Serpico, acronimo di Servizi per i Contribuenti, è un’applicazione della Sogei per controllare i conti degli italiani. Sogei è una società di informatica passata da Telecom Italia al Ministero dell’Economia nel 2002. Le informazioni che ci riguardano saranno contenute in un milione di miliardi di byte di memoria. Duemila server che gestiscono 22.000 dati ogni secondo.
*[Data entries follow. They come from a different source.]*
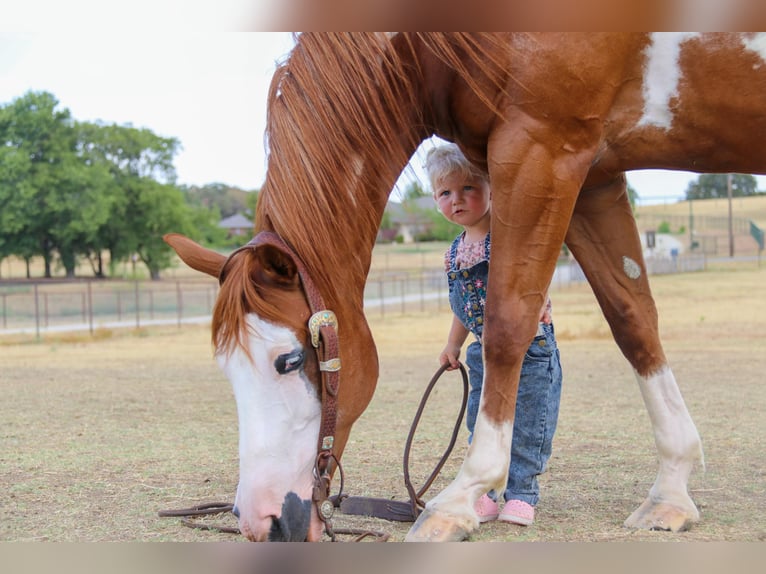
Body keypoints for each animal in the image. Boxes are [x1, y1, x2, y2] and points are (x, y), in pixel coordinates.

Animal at [164, 33, 766, 544]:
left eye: (288, 361)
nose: (260, 522)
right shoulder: (595, 173)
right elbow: (633, 319)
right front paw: (671, 492)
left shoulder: (542, 151)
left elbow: (506, 323)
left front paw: (459, 498)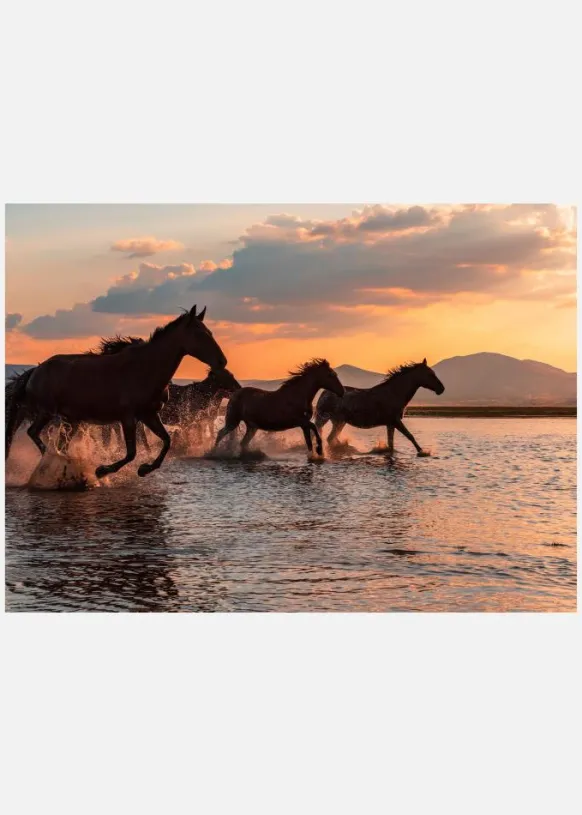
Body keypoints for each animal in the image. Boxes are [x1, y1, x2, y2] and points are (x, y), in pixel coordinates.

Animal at [5, 305, 227, 478]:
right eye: (199, 333)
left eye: (210, 332)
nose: (222, 361)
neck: (145, 368)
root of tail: (35, 371)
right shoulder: (127, 417)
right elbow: (131, 452)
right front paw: (102, 470)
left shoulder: (148, 414)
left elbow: (166, 441)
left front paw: (145, 469)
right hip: (47, 412)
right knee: (33, 433)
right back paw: (55, 461)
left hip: (70, 420)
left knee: (59, 443)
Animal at [212, 358, 345, 457]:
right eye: (330, 375)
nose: (342, 392)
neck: (298, 395)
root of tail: (234, 394)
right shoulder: (300, 421)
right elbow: (314, 428)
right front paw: (320, 450)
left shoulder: (304, 425)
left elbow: (309, 442)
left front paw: (315, 454)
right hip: (232, 421)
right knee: (220, 434)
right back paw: (213, 452)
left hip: (252, 427)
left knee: (243, 443)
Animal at [314, 359, 444, 456]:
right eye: (430, 374)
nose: (441, 389)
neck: (394, 393)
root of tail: (324, 393)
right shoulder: (396, 421)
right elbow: (410, 436)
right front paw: (423, 452)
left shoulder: (390, 424)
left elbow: (391, 444)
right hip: (330, 420)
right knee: (329, 438)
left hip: (338, 422)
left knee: (331, 438)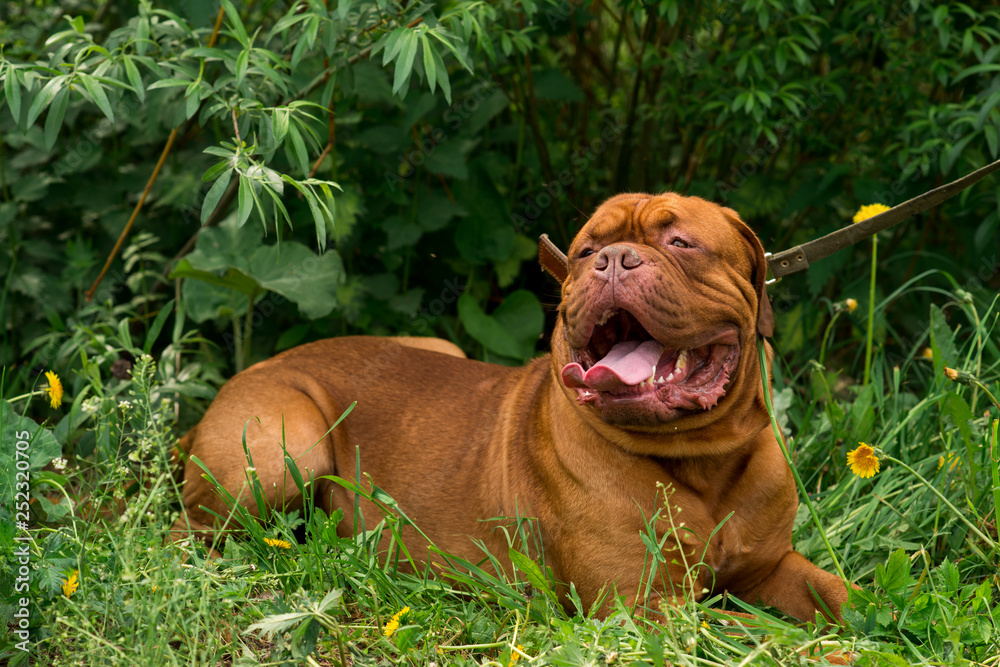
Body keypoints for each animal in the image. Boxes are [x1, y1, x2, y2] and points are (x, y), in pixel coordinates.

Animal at [174, 192, 852, 620]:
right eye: (586, 251)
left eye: (681, 241)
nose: (614, 259)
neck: (701, 461)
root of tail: (248, 371)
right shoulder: (647, 608)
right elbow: (770, 637)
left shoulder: (770, 568)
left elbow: (840, 594)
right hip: (284, 451)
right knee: (196, 530)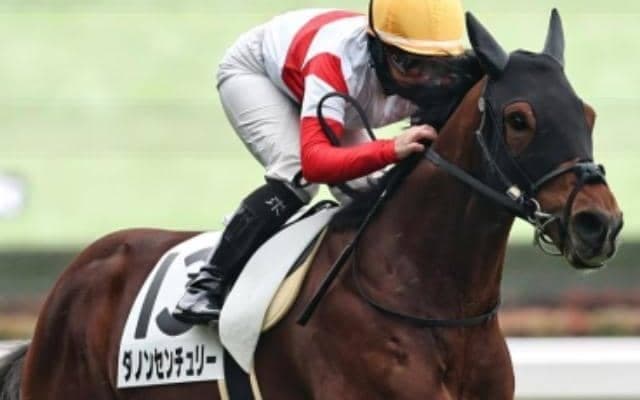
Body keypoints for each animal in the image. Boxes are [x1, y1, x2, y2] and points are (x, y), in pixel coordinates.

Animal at [0, 10, 623, 400]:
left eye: (588, 113)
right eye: (519, 119)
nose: (600, 223)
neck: (434, 302)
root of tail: (78, 272)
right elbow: (310, 160)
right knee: (289, 175)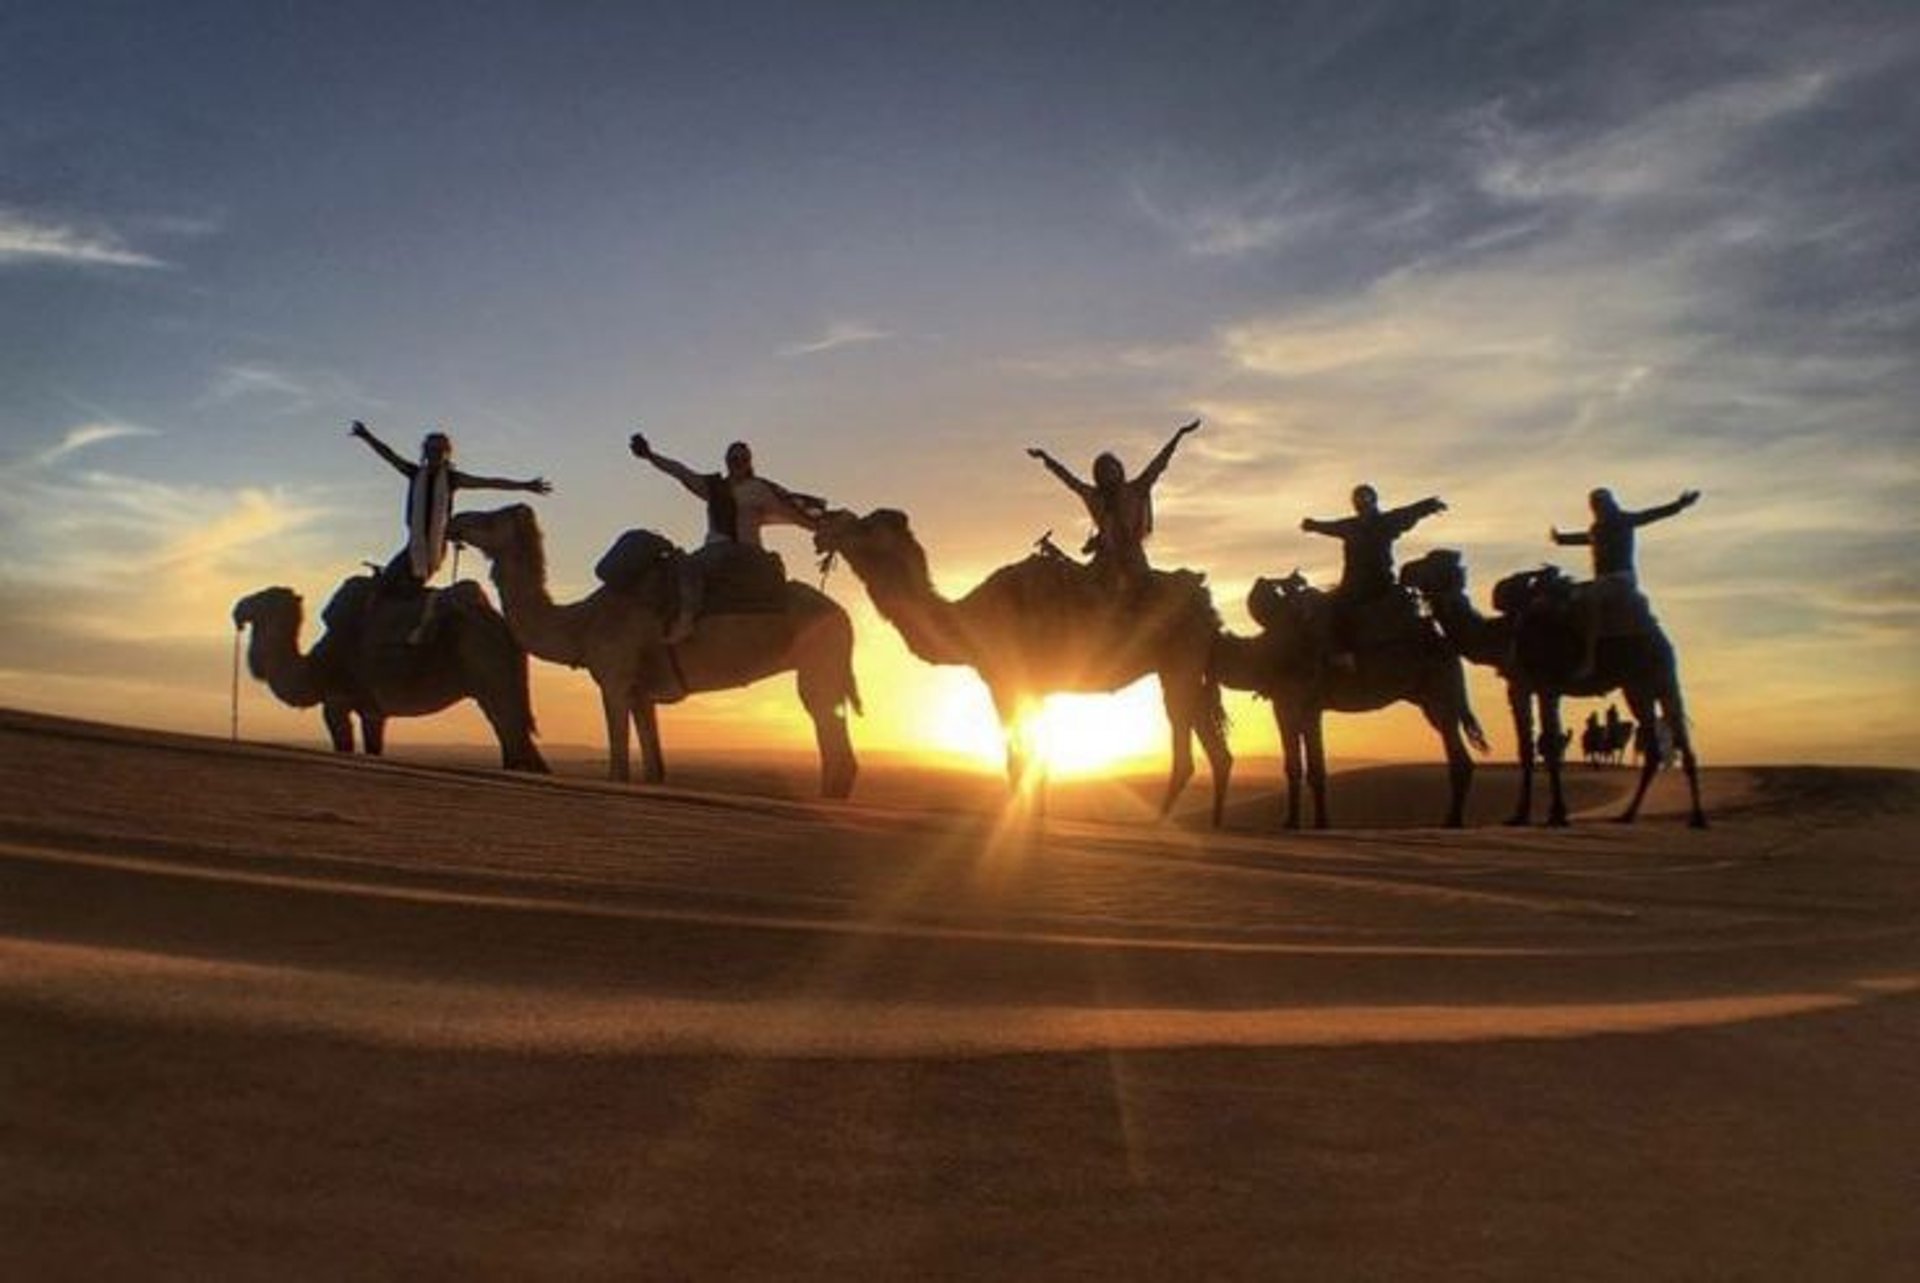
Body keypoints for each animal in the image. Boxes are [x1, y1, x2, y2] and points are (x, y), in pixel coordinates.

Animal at [234, 580, 549, 772]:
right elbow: (374, 749)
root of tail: (502, 626)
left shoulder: (336, 701)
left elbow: (344, 746)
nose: (238, 607)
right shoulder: (372, 711)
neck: (315, 667)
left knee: (511, 731)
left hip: (489, 675)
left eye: (266, 597)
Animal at [445, 507, 860, 795]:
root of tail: (843, 615)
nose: (456, 520)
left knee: (830, 735)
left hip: (819, 658)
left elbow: (618, 770)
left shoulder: (614, 680)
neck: (581, 623)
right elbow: (653, 770)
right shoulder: (640, 692)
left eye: (491, 517)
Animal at [810, 507, 1228, 822]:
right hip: (1189, 668)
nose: (820, 533)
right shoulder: (1033, 688)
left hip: (1179, 664)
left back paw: (1158, 823)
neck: (969, 621)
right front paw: (1035, 816)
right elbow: (1035, 759)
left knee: (1185, 752)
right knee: (1217, 750)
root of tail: (1205, 601)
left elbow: (1017, 759)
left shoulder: (1004, 683)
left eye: (862, 525)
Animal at [1213, 572, 1482, 833]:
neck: (1263, 652)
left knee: (1457, 752)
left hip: (1441, 692)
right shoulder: (1286, 705)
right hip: (1428, 699)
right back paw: (1452, 819)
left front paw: (1317, 823)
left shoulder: (1305, 704)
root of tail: (1445, 642)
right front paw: (1294, 822)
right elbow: (1295, 765)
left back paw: (1452, 821)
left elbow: (1314, 767)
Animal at [1405, 553, 1704, 833]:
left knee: (1681, 737)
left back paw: (1697, 818)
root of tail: (1656, 629)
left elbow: (1549, 746)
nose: (1406, 569)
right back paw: (1627, 815)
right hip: (1636, 687)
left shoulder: (1547, 686)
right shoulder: (1519, 686)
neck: (1504, 634)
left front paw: (1557, 815)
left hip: (1661, 675)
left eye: (1431, 561)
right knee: (1654, 748)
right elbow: (1526, 749)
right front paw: (1519, 816)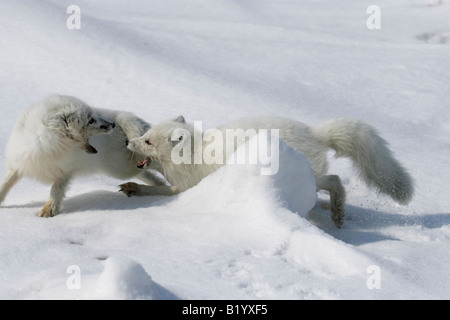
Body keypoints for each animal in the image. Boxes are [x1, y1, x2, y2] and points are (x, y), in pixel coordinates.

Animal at [120, 115, 414, 228]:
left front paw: (135, 189)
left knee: (335, 180)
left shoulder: (186, 186)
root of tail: (314, 134)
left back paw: (338, 215)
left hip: (311, 175)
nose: (127, 142)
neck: (197, 153)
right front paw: (132, 187)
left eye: (147, 142)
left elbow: (159, 191)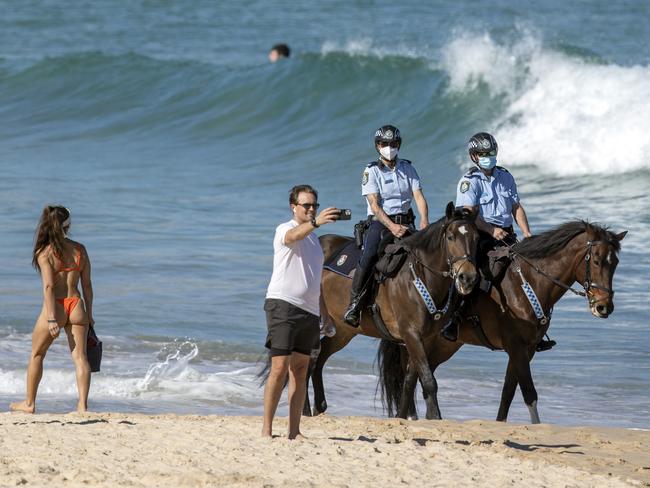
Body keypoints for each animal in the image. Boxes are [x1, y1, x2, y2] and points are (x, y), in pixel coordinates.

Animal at [306, 202, 478, 420]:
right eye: (450, 237)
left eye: (476, 238)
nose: (467, 277)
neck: (419, 276)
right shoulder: (411, 333)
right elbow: (427, 380)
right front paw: (435, 417)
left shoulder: (424, 338)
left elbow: (411, 379)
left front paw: (403, 416)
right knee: (307, 359)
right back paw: (304, 409)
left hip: (343, 331)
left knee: (319, 358)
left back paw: (319, 406)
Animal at [378, 221, 624, 424]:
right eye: (597, 261)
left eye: (615, 263)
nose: (604, 307)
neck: (527, 281)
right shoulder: (515, 346)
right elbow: (529, 392)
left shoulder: (527, 349)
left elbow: (508, 391)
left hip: (442, 345)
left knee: (415, 375)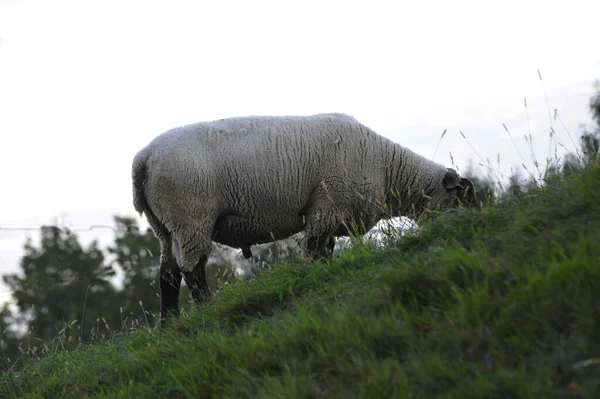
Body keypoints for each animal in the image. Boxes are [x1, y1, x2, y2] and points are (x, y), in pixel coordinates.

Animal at [131, 111, 478, 322]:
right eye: (463, 196)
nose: (477, 218)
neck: (387, 168)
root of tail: (144, 158)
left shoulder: (329, 213)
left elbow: (325, 250)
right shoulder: (327, 205)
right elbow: (315, 250)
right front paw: (316, 277)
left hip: (165, 226)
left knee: (168, 273)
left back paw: (169, 324)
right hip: (191, 216)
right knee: (192, 268)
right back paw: (206, 308)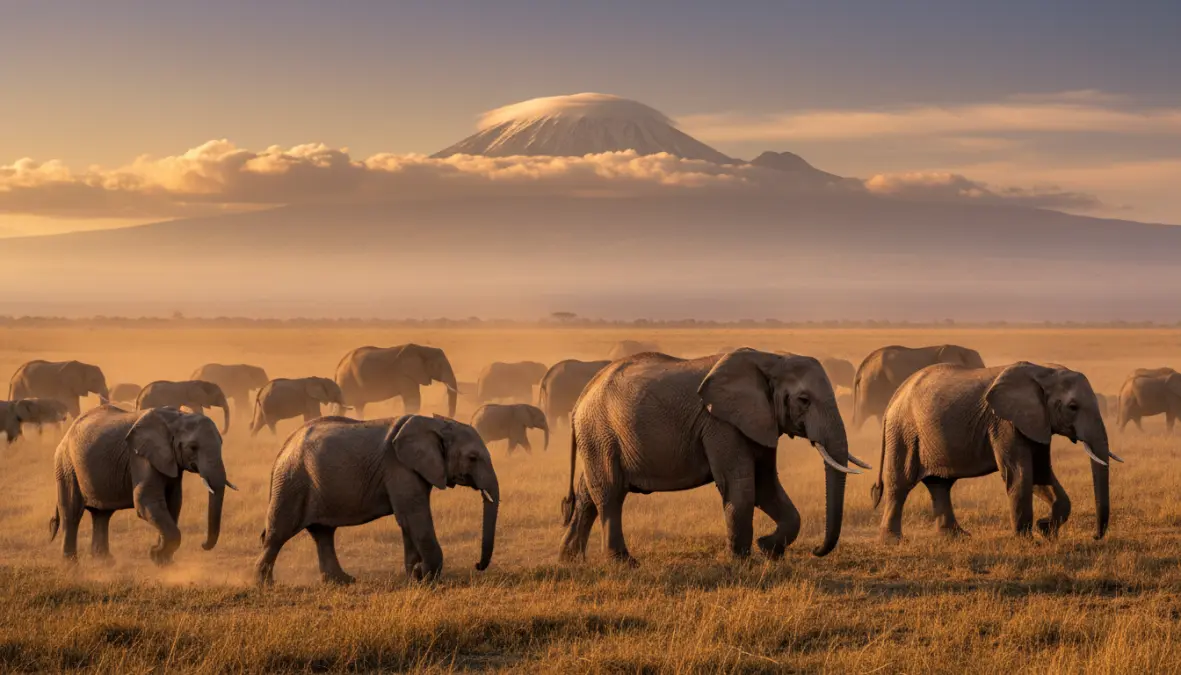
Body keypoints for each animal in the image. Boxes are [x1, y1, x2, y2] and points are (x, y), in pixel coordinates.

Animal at [50, 405, 235, 563]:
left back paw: (104, 563)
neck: (177, 418)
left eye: (221, 444)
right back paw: (71, 564)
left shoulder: (169, 460)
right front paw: (156, 554)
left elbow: (174, 502)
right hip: (66, 464)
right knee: (71, 512)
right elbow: (146, 500)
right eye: (193, 447)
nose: (203, 544)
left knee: (102, 515)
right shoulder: (140, 455)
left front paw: (162, 560)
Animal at [255, 414, 499, 585]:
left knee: (323, 533)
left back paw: (343, 582)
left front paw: (415, 577)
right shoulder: (399, 467)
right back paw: (266, 585)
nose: (477, 565)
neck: (437, 424)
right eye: (472, 458)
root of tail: (284, 447)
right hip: (291, 481)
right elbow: (414, 517)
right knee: (278, 533)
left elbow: (407, 521)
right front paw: (426, 578)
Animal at [560, 349, 868, 565]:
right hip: (600, 432)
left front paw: (768, 549)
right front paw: (744, 562)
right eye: (804, 400)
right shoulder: (720, 423)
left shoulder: (760, 421)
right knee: (610, 492)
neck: (771, 358)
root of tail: (580, 399)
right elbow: (741, 485)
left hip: (597, 437)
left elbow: (766, 486)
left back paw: (570, 560)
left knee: (588, 494)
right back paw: (624, 563)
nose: (816, 550)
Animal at [872, 362, 1119, 542]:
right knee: (900, 483)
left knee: (940, 484)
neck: (1045, 371)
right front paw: (1028, 541)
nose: (1095, 536)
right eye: (1073, 407)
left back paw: (956, 536)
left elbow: (1041, 474)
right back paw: (893, 540)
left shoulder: (1038, 422)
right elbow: (1021, 473)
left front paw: (1046, 530)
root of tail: (895, 395)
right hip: (903, 431)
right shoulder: (1004, 423)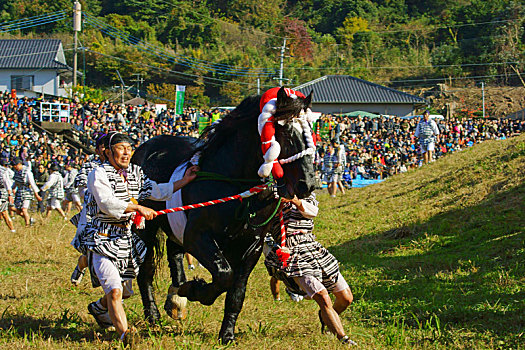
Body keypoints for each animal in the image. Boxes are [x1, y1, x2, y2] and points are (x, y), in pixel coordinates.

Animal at [133, 87, 318, 342]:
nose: (307, 183)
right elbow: (223, 274)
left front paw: (227, 333)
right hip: (146, 227)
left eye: (310, 129)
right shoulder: (197, 236)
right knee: (146, 269)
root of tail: (145, 148)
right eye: (285, 131)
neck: (236, 186)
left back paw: (176, 298)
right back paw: (153, 314)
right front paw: (196, 290)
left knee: (174, 251)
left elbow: (236, 291)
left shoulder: (251, 246)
Grazie a questa potenza di fuoco ogni singola transazione dei nostri conti verrà esaminata. Ogni versamento, ogni bonifico dovrà avere il suo perché, le sue motivazioni. Questo sarà possibile dal primo gennaio 2012(31 ottobre ndr), quando tutti i conti correnti saranno a disposizione del Fisco anche senza accertamenti in corso. E’ un passo avanti verso la Repubblica Italiana dei Soviet. I Grandi Evasori non transano sul conto corrente, i Grandi Corruttori non fanno bonifici. Chi ha usufruito dello Scudo Fiscale non ha dato disposizioni alla banca per un versamento di 100 milioni di euro sull’estero.
Chi si vuole controllare? Il panettiere, il pensionato, l’artigiano, il piccolo imprenditore prossimo suicida perché lo Stato non gli paga le fatture? E quanto ci costa Serpico? In un Paese dove la banda larga è una misura dei pantaloni?
Le transazioni sul nostro conto corrente fotografano la nostra vita: pagamenti per la scuola, per le vacanze, un prestito a un amico, la tessera annuale dei mezzi pubblici, il ristorante sotto casa. Noi e il nostro conto corrente siamo la stessa cosa. Il sapere che la mia identità, di contribuente onesto, è a disposizione di decine o centinaia di persone non mi sta bene. E’ violazione della privacy. Chi mi assicura che i miei dati personali non saranno violati? Il rapporto non è più tra me e la mia banca, ma tra me e il Fisco. Si dovrà rendere conto a un funzionario di un bonifico di 1200 euro al proprio zio? Stiamo scivolando lentamente verso il controllo totale della vita dei cittadini. Il motivo addotto è che stiamo per fallire, che dobbiamo salvare l’Italia.